– Самого, что ни на есть, распорхатого, – заключил Кийко и провёл в воздухе рукой, словно шашкой рубанул. На самом деле, нынче Беллерман задел болезненную с недавних времён для хохла тему. После Беловежской трагедии, когда три плутоватых брата-славянина – Ельцин, Шушкевич и Кравчук втайне от мира и своих народов сговорились о расторжении Союзного договора, то есть об уничтожении СССР, украинцы, живущие в России, белорусы, живущие на Украине, враз стали для многих чужаками. Прожив среди русских полжизни, при том, что вовсе не приспосабливался быть, как все, и даже не пытался говорить чисто по-русски, Кийко прежде не ощущал ущербности своего существования здесь, а не в родной Могилёвщине. Ему и в голову не приходило искать встреч с земляками лишь на том основании, что они земляки, а тем более, активно пытаться наладить контакт с землячеством. Если случайно где и встречались земляки, они приветливо здоровались друг с другом, но, перекинувшись парой слов, обычно спокойно расставались. Не было потребности устанавливать дополнительные, а потому искусственные, связи. Теперь всё иначе. Явная глупость такого положения вещей, при котором действительность заставляла человека задумываться о своих национальных корнях там, где не было и не могло быть никаких противоречий с народом, в среде которого живёшь, задевала Костю всё больнее и больнее. Он впервые задумался о том, что, пожалуй, стоит выбрать, научиться ли говорить по-русски или перебираться на историческую родину. Ближайший отпуск он уже решил провести у своей тётки, чтобы собственными глазами посмотреть, сможет ли он вписаться в украинскую жизнь. А ведь не был там больше десяти лет, писал редко, в ответ получая в каждом письме замечания, что по-украински пишет с ошибками. И тут и там выходило – недоделок! Реплика Беллермана, пришедшаяся по больному месту, вывела Кийко из равновесия настолько, что он позволил себе обозвать профессора жидом, вкладывая в это слово не столько определение национальности, сколько уничижительный смысл, какого, на самом деле, вполне литературное слово не имеет.

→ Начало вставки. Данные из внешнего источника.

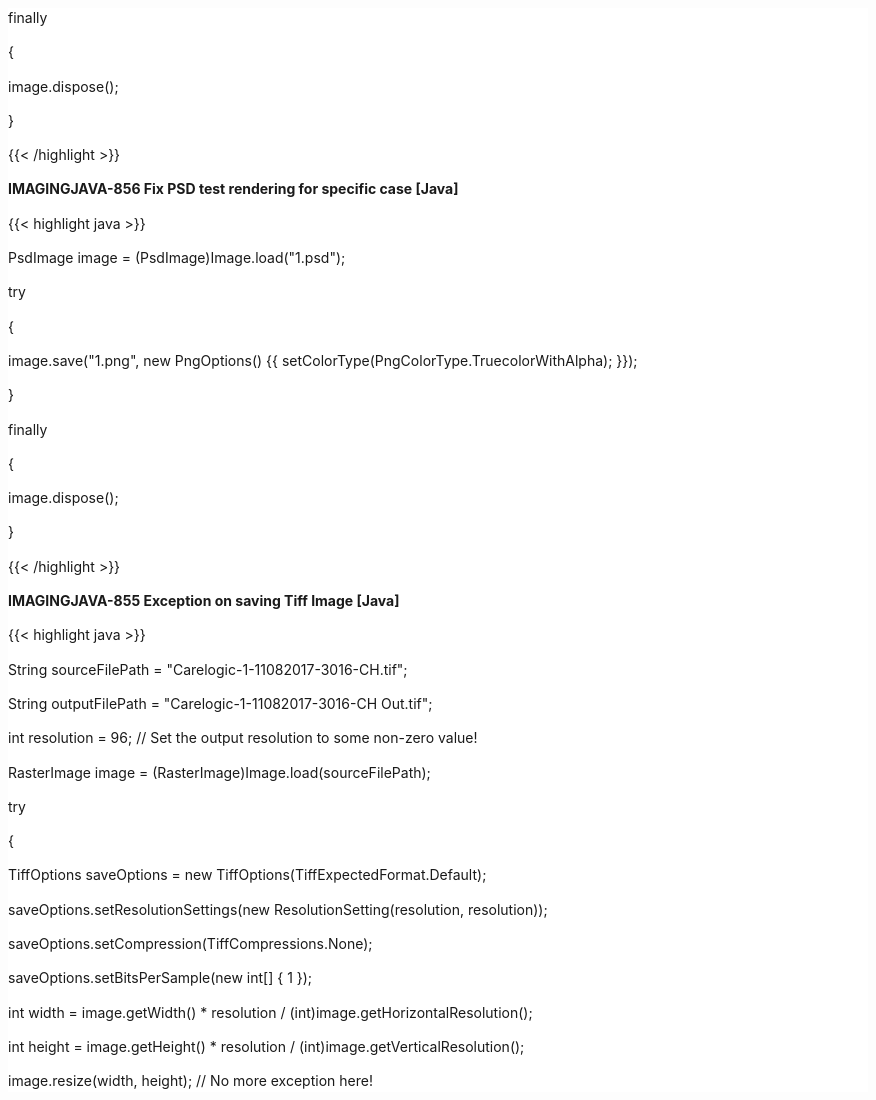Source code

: finally

{

image.dispose();

}


{{< /highlight >}}

**IMAGINGJAVA-856 Fix PSD test rendering for specific case [Java]**

{{< highlight java >}}

 PsdImage image = (PsdImage)Image.load("1.psd");

try

{

image.save("1.png", new PngOptions() {{ setColorType(PngColorType.TruecolorWithAlpha); }});

}

finally

{

image.dispose();

}


{{< /highlight >}}

**IMAGINGJAVA-855 Exception on saving Tiff Image [Java]**

{{< highlight java >}}

 String sourceFilePath = "Carelogic-1-11082017-3016-CH.tif";

String outputFilePath = "Carelogic-1-11082017-3016-CH Out.tif";

int resolution = 96; // Set the output resolution to some non-zero value!

RasterImage image = (RasterImage)Image.load(sourceFilePath);

try

{

TiffOptions saveOptions = new TiffOptions(TiffExpectedFormat.Default);

saveOptions.setResolutionSettings(new ResolutionSetting(resolution, resolution));

saveOptions.setCompression(TiffCompressions.None);

saveOptions.setBitsPerSample(new int[] { 1 });

int width = image.getWidth() * resolution / (int)image.getHorizontalResolution();

int height = image.getHeight() * resolution / (int)image.getVerticalResolution();

image.resize(width, height); // No more exception here!

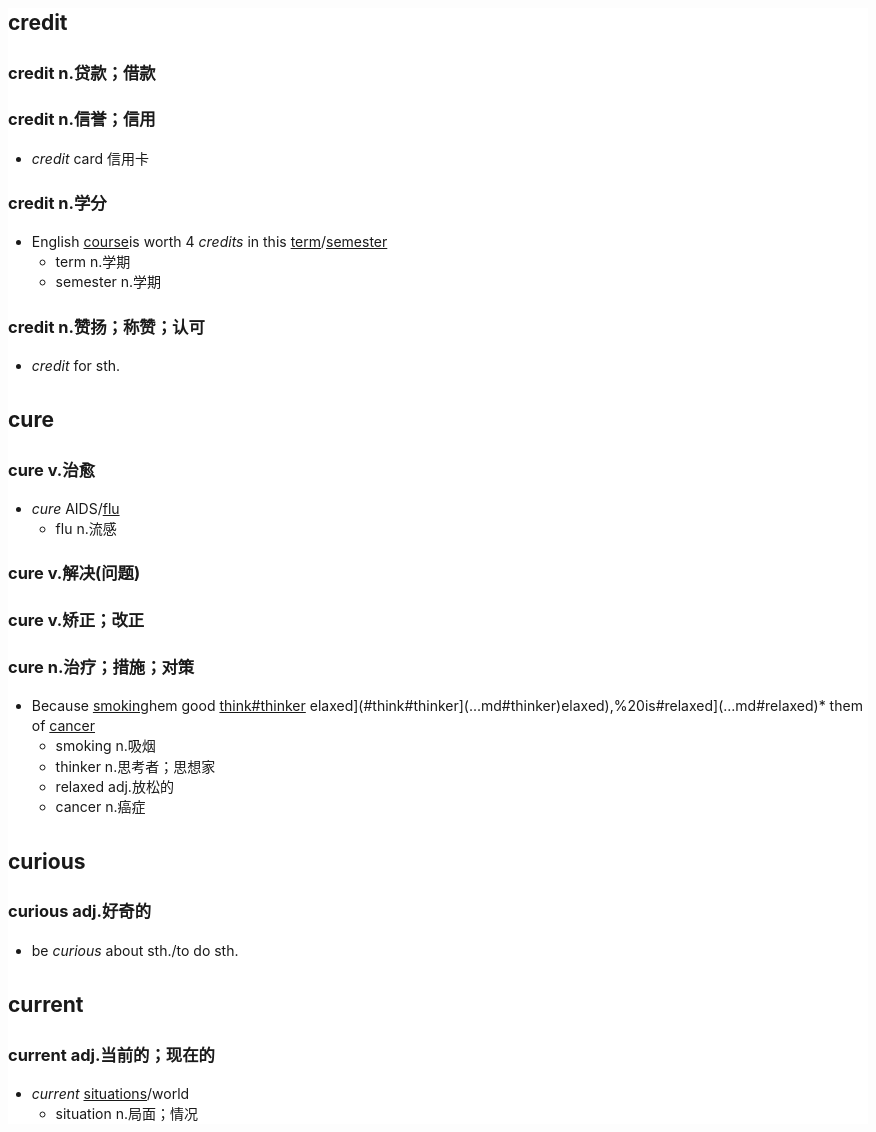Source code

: ## credit

### credit n.贷款；借款

### credit n.信誉；信用

- *credit* card 信用卡

### credit n.学分

- English [course](#course%20n.课程)is worth 4 *credits* in this [term](#term)/[semester](#semester)
	- term n.学期
	- semester n.学期

### credit n.赞扬；称赞；认可

- *credit* for sth.

## cure

### cure v.治愈

- *cure* AIDS/[flu](#flu)
	- flu n.流感

### cure v.解决(问题)

### cure v.矫正；改正

### cure n.治疗；措施；对策

- Because [smoking](.\..md#smoking)hem good [think#thinker](.\..md#thinker) elaxed](#think#thinker](.\..md#thinker)elaxed),%20is#relaxed](.\..md#relaxed)* them of [cancer](.\..md#cancer)
	- smoking n.吸烟
	- thinker n.思考者；思想家
	- relaxed adj.放松的
	- cancer n.癌症

## curious

### curious adj.好奇的

- be *curious* about sth./to do sth.

## current

### current adj.当前的；现在的

- *current* [situations](#situations)/world
	- situation n.局面；情况
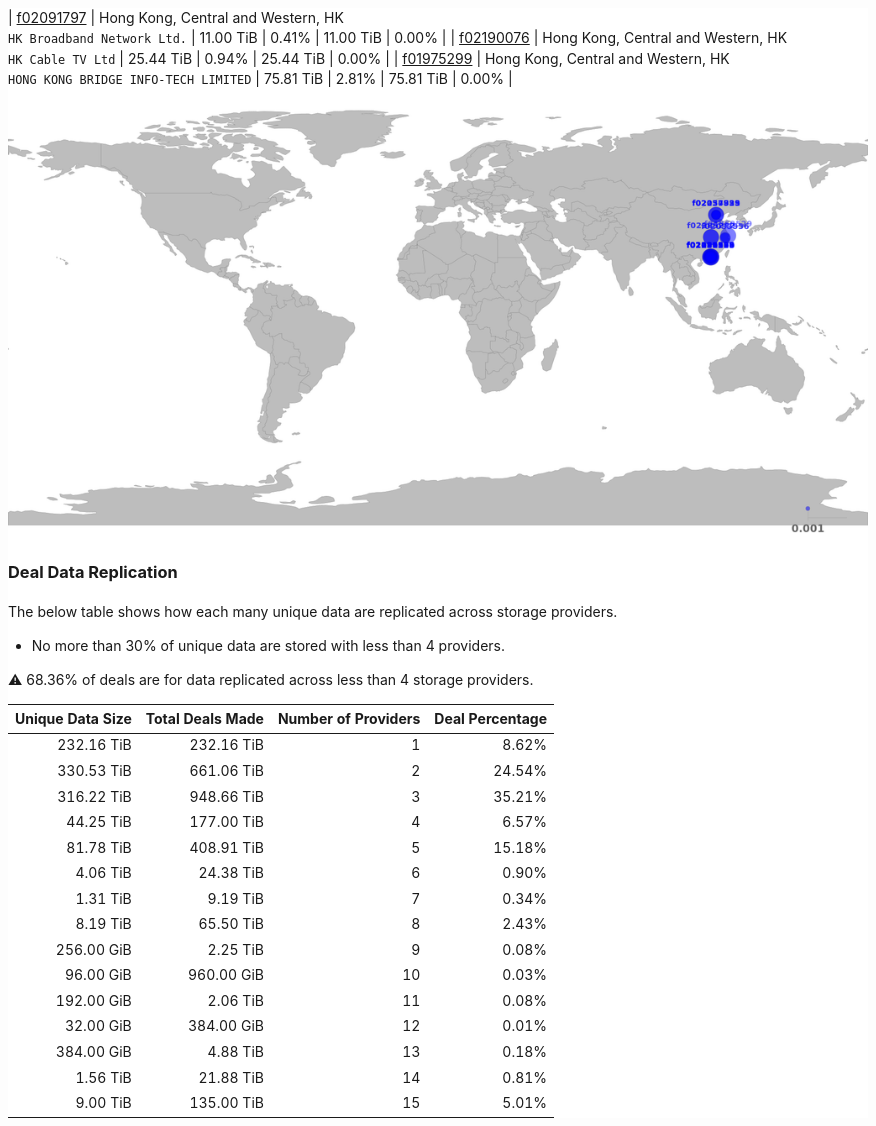 | [f02091797](https://filfox.info/en/address/f02091797) |          Hong Kong, Central and Western, HK<br/>`HK Broadband Network Ltd.` |          11.00 TiB |      0.41% |   11.00 TiB |           0.00% |
| [f02190076](https://filfox.info/en/address/f02190076) |                    Hong Kong, Central and Western, HK<br/>`HK Cable TV Ltd` |          25.44 TiB |      0.94% |   25.44 TiB |           0.00% |
| [f01975299](https://filfox.info/en/address/f01975299) | Hong Kong, Central and Western, HK<br/>`HONG KONG BRIDGE INFO-TECH LIMITED` |          75.81 TiB |      2.81% |   75.81 TiB |           0.00% |

<img src="https://raw.githubusercontent.com/data-preservation-programs/filplus-checker-assets/main/filecoin-project/filecoin-plus-large-datasets/issues/952/1691395778378.png"/>

### Deal Data Replication
The below table shows how each many unique data are replicated across storage providers.

- No more than 30% of unique data are stored with less than 4 providers.

⚠️ 68.36% of deals are for data replicated across less than 4 storage providers.

| Unique Data Size | Total Deals Made | Number of Providers | Deal Percentage |
| ---------------: | ---------------: | ------------------: | --------------: |
|       232.16 TiB |       232.16 TiB |                   1 |           8.62% |
|       330.53 TiB |       661.06 TiB |                   2 |          24.54% |
|       316.22 TiB |       948.66 TiB |                   3 |          35.21% |
|        44.25 TiB |       177.00 TiB |                   4 |           6.57% |
|        81.78 TiB |       408.91 TiB |                   5 |          15.18% |
|         4.06 TiB |        24.38 TiB |                   6 |           0.90% |
|         1.31 TiB |         9.19 TiB |                   7 |           0.34% |
|         8.19 TiB |        65.50 TiB |                   8 |           2.43% |
|       256.00 GiB |         2.25 TiB |                   9 |           0.08% |
|        96.00 GiB |       960.00 GiB |                  10 |           0.03% |
|       192.00 GiB |         2.06 TiB |                  11 |           0.08% |
|        32.00 GiB |       384.00 GiB |                  12 |           0.01% |
|       384.00 GiB |         4.88 TiB |                  13 |           0.18% |
|         1.56 TiB |        21.88 TiB |                  14 |           0.81% |
|         9.00 TiB |       135.00 TiB |                  15 |           5.01% |
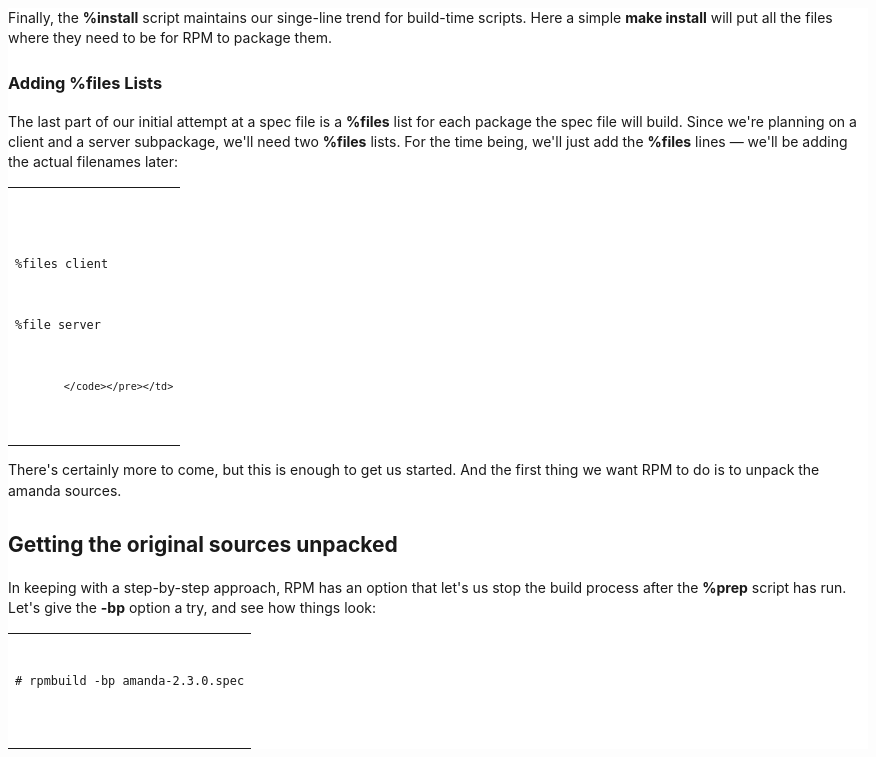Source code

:Finally, the **%install** script maintains our singe-line trend for
build-time scripts. Here a simple **make install** will put all the
files where they need to be for RPM to package them.

</div>

<div class="sect3">

### <span id="s3-rpm-rw-build-adding-files-lists">Adding **%files** Lists</span>

The last part of our initial attempt at a spec file is a **%files** list
for each package the spec file will build. Since we're planning on a
client and a server subpackage, we'll need two **%files** lists. For the
time being, we'll just add the **%files** lines — we'll be adding the
actual filenames later:

<table>
<colgroup>
<col style="width: 100%" />
</colgroup>
<tbody>
<tr class="odd">
<td><pre class="screen"><code>

%files client

%file server

            </code></pre></td>
</tr>
</tbody>
</table>

There's certainly more to come, but this is enough to get us started.
And the first thing we want RPM to do is to unpack the amanda sources.

</div>

</div>

<div class="sect2">

## <span id="s2-rpm-rw-build-rpm-unpacking-sources">Getting the original sources unpacked</span>

In keeping with a step-by-step approach, RPM has an option that let's us
stop the build process after the **%prep** script has run. Let's give
the **-bp** option a try, and see how things look:

<table>
<colgroup>
<col style="width: 100%" />
</colgroup>
<tbody>
<tr class="odd">
<td><pre class="screen"><code>
# rpmbuild -bp amanda-2.3.0.spec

– Ладно, – перевёл тему Краевский, – кроме борьбы с семитами и антисемитами в нашей редакции есть множество тем, которые надо разрабатывать. Первый номер у нас свёрстан, но мы должны мыслить на три номера вперёд. Ты согласен со мной?
– Ну, и?
– Я тебе не конь, – миролюбиво заметил Краевский и продолжил:
– Хоть редколлегия собирается у нас по понедельникам, нужно внеочерёдно собраться сегодня.
– А смысл?
Краевский не успел ответить, поскольку к собеседникам подошел председатель НДПР Локтев и громко поприветствовал:
– Здорово, господа! Ну что, уделали мы ихний интернационал?
– Привет, Дима, – протянул лопатообразную ладонь Кийко и переспросил:
– А про який такий интернационал ты кажешь? У нас, колы так рассуждать, свий интернационал буде: я хохол, вин москаль, у тебе басурман полно, а наш профессор жидком ходит, як твий Глизер.
Дмитрий Павлович хохотнул и, резко прервав смешок, заметил:
– Беллермана не трожь. Иной жидок пары хохлов стоит. А под интернационалом я имею в виду большевистских недобитков.
– Эк заговорил! – воскликнул Краевский, – а сам-то давно ли красную книжицу на сердце держал?
– То была другая эпоха, – сурово заметил Локтев и пояснил:
– После путча, отречения Горбачёва, разоблачения того, что натворили большевики, полагаю, не может быть иллюзий. Или есть мнения?